About this task: Print the lines of the data, starting with the first, up to and including the line where "all visits |" appears.

Segment Open

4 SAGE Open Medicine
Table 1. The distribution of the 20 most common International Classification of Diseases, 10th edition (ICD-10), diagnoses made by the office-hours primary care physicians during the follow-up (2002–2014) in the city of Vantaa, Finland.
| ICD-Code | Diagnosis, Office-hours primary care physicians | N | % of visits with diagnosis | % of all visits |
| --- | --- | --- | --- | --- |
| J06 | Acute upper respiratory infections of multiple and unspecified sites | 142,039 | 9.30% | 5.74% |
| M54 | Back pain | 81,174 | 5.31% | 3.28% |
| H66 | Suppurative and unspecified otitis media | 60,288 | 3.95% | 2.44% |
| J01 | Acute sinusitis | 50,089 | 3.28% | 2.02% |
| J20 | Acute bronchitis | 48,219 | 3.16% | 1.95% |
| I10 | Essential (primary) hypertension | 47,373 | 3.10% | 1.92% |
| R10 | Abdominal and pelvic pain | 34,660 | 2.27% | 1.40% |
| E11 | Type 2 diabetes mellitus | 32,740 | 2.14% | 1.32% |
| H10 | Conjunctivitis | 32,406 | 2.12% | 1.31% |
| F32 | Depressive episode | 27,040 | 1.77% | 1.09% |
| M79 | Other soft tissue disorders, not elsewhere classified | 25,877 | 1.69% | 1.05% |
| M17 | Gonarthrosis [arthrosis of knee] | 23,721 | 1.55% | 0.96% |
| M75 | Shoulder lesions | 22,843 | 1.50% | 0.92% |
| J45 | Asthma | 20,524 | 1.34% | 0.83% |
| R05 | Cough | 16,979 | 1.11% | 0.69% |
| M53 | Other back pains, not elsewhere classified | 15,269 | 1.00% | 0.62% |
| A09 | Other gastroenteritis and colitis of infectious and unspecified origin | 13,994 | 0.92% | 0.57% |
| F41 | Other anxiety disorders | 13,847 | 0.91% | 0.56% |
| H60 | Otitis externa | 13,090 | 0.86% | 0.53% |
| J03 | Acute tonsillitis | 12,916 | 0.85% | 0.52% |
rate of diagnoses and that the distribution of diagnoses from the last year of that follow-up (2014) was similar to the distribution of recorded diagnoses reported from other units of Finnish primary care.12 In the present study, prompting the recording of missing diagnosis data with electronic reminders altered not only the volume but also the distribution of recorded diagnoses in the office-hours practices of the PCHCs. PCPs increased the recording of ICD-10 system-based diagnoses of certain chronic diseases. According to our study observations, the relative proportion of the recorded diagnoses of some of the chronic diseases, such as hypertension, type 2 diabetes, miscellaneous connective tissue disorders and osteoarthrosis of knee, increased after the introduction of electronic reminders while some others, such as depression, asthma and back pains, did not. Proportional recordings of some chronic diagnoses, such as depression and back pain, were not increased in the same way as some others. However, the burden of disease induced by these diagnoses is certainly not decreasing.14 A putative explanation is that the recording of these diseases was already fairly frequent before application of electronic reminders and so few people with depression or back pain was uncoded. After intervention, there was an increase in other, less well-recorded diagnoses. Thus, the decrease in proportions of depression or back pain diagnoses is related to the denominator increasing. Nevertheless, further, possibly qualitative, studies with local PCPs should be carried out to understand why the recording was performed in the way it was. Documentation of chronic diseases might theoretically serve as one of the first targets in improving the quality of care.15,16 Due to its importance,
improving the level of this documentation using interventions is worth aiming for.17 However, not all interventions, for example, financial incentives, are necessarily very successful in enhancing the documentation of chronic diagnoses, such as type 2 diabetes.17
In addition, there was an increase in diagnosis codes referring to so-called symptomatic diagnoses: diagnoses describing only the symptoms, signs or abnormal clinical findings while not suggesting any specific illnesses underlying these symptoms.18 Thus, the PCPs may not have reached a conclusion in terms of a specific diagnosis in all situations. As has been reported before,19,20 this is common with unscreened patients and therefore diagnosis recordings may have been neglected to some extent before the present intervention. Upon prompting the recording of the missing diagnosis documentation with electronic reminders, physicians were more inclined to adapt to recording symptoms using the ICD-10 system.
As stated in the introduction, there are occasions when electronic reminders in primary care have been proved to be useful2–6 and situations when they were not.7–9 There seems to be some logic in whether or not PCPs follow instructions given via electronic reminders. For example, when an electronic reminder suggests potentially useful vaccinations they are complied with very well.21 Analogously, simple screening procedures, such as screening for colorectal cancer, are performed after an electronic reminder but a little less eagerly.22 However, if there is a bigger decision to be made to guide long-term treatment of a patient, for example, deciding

Segment Closed

Written solution:
4 SAGE Open Medicine
Table 1. The distribution of the 20 most common International Classification of Diseases, 10th edition (ICD-10), diagnoses made by the office-hours primary care physicians during the follow-up (2002–2014) in the city of Vantaa, Finland.
| ICD-Code | Diagnosis, Office-hours primary care physicians | N | % of visits with diagnosis | % of all visits |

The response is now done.